Mit der Einrichtung des öffentlich-rechtlichen Rundfunks ziehen nach 1945 die Gesetzgeber die Konsequenzen aus der dunklen NS-Zeit. Seit den 1980er Jahren kommen Privatradios dazu. Alles in allem schalten heute mehr als 53 Millionen Menschen ab 14 Jahren werktags die rund 70 öffentlich-rechtlichen Wellen und rund 280 Privaten ein.
Auch die Technikgeschichte des Radios im Nachkriegsdeutschland bleibt eng mit der großen Politik verknüpft. Zum Beispiel bei der Frage, warum die Ultrakurzwelle so zügig Mittel- und Langwelle weitgehend verdrängt hat. Schütz berichtet: «Deutschland war Kriegsverlierer und wurde bei der Beratung und der Vergabe von Mittel- und Langwellen außen vorgelassen. Dann hat man sich in Deutschland überlegt: Wir müssen einen technologischen Workaround finden, damit wir weiterhin über ausreichend Frequenzen verfügen. Und da hat man dann auf die Ultrakurzwelle zurückgegriffen, die es in technischen Versuchen schon gab, man aber noch nicht für öffentlichen Rundfunk eingesetzt hatte.»
70 Jahre später steht das Medium wieder vor einem technischen Wandel. DAB+ und Internetradio gewinnen an Bedeutung. Bisher habe das Radio aber jede Neuerung gut überstanden, auch der Konkurrent Fernsehen habe ihm nicht geschadet, so Schütz. «Es gibt Algorithmen, es gibt die Digitalisierung, es gibt Audio on demand und all diese Dinge, die auch wiederum als Bedrohung für das Radio wahrgenommen werden. Aber eigentlich ist es nur Definitionssache, was Radio dann irgendwann sein wird. Der Konsum von Audio als Medium wird bleiben.»
Allein 2020 wurden laut Branchenverband gfu 3,6 Millionen Empfänger verkauft. In 94 Prozent aller Haushalte steht mindestens ein Radio, bereits 24 Prozent der Haushalte besitzen ein digitales DAB+-Radio, und 14 Prozent verfügen über eine Empfangsmöglichkeit für Webradio.

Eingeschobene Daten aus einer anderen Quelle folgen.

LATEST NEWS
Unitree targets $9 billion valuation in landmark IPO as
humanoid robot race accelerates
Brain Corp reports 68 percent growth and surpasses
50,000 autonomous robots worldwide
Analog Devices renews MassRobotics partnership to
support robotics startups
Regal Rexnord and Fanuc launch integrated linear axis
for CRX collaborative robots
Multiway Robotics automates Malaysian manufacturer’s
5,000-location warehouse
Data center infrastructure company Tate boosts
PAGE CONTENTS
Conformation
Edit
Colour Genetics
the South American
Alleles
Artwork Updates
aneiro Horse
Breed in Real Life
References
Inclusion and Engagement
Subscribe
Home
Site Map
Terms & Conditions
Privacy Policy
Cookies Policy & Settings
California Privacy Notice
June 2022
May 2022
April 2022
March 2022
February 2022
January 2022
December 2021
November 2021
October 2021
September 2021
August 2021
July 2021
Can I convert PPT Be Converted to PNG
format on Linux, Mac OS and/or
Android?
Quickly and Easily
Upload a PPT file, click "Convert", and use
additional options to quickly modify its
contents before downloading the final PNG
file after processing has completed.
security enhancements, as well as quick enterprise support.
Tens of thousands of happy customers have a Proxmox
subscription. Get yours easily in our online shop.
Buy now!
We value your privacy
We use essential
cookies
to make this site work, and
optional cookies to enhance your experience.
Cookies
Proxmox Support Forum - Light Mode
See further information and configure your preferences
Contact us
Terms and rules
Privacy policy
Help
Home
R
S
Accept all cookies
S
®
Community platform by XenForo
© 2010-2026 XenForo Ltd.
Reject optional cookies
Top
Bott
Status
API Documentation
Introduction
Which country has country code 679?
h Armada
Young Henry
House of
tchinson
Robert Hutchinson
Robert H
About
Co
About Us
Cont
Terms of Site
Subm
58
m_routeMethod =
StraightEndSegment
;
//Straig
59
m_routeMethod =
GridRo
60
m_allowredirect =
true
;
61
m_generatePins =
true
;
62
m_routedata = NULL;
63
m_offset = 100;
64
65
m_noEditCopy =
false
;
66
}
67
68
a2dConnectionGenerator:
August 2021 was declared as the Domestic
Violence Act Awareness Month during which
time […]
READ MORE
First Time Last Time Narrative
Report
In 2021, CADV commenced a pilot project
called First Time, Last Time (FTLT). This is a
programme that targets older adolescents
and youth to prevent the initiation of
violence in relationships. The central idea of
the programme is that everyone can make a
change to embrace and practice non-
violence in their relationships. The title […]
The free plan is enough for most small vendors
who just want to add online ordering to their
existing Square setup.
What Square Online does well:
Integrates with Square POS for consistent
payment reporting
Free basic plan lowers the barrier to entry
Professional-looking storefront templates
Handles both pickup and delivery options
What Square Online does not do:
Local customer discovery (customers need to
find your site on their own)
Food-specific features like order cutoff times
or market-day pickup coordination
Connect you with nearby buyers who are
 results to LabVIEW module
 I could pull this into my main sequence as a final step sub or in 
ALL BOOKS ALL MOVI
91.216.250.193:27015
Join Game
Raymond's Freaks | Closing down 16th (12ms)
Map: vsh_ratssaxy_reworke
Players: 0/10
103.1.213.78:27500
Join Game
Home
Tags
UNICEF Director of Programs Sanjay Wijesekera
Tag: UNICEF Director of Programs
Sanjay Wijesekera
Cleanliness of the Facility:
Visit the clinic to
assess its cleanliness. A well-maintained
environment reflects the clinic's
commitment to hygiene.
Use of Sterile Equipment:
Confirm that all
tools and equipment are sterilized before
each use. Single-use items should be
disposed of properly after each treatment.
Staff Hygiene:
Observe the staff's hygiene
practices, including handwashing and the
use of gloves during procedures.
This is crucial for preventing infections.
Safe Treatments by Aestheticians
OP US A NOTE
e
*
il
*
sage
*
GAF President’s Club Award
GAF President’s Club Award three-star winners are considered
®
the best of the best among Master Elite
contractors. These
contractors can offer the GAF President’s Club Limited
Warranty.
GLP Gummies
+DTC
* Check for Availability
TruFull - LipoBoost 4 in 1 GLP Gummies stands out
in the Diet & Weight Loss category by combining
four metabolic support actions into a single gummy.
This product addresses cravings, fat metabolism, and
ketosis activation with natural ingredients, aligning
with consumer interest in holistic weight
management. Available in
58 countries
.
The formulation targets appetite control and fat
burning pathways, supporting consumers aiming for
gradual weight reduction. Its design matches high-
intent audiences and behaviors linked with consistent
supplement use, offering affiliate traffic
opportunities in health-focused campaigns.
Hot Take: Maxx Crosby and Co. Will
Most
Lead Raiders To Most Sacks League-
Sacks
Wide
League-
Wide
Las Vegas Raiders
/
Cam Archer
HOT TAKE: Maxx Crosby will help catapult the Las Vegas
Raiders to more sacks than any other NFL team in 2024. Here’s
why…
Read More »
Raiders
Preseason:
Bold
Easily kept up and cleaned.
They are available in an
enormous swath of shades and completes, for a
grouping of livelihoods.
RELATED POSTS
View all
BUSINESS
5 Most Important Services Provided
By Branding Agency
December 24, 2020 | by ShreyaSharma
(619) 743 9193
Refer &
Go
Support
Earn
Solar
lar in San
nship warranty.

«Das Radio ist höchst lebendig», sagt Deutschlandradio-Intendant Stefan Raue zum Jubiläum. «Als geliebtes Radioprogramm oder auch als neues digitales Audioangebot. Sein zähes und höchst erfolgreiches Leben verdankt das Radio seiner Wandlungsfähigkeit, seiner Nahbarkeit und persönlichen Ansprache und seiner Vielfalt. Das Radio ist auf ‚Ohrenhöhe‘ mit den Menschen, das macht es unverändert beliebt.»